**Work order:** Which lines of the material hold the word "HUANG"? Copy each one.

=-=-=-=-=

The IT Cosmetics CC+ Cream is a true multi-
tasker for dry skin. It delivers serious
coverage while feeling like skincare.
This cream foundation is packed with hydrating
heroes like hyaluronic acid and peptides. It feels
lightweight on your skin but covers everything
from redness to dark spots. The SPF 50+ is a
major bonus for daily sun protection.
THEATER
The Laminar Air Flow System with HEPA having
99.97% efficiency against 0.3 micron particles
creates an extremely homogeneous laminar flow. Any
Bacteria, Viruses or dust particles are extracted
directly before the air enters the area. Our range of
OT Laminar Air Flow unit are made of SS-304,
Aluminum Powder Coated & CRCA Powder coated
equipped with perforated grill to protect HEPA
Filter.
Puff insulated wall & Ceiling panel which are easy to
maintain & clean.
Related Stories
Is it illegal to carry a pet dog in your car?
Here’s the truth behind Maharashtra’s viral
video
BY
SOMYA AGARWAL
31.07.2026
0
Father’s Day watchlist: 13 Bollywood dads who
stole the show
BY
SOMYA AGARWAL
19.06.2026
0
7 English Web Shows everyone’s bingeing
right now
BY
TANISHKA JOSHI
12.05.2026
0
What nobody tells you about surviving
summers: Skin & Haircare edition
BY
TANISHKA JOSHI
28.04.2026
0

=-=-=-=-=

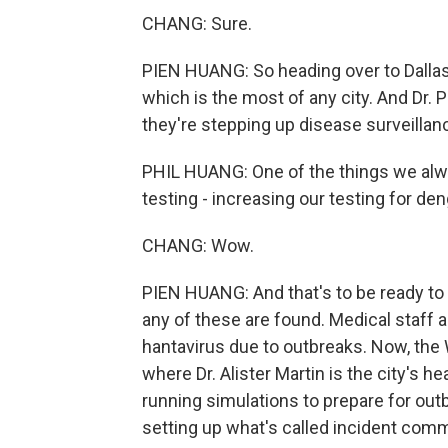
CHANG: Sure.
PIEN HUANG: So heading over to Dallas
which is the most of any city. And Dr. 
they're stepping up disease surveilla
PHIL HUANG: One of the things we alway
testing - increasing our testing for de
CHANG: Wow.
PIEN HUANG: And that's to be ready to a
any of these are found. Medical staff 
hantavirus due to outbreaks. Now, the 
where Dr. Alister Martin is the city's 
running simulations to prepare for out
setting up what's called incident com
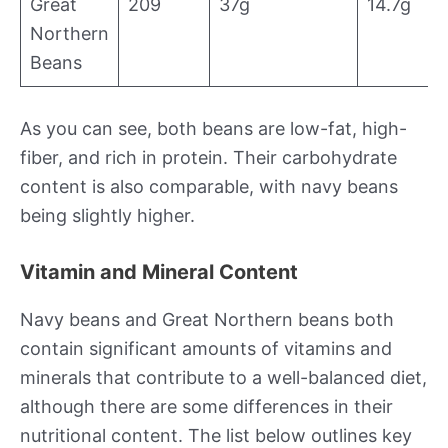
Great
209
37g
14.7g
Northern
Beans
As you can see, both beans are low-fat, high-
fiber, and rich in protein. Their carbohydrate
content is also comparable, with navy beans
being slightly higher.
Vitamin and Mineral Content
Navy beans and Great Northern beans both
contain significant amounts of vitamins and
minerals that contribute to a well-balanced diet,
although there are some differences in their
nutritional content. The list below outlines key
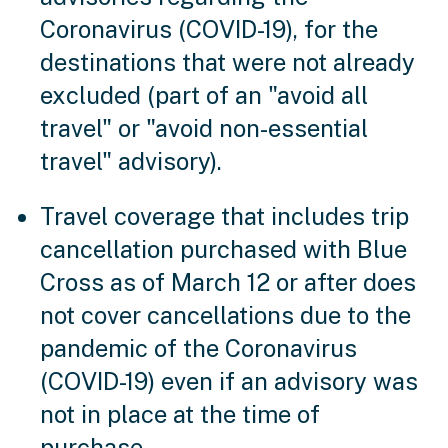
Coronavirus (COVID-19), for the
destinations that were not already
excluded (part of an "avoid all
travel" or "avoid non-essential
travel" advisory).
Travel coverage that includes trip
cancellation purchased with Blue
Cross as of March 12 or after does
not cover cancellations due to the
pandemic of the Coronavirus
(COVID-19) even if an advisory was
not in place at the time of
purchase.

=-=-=-=-=

**Completed exercise:**
PIEN HUANG: So heading over to Dallas
PHIL HUANG: One of the things we alway
PIEN HUANG: And that's to be ready to a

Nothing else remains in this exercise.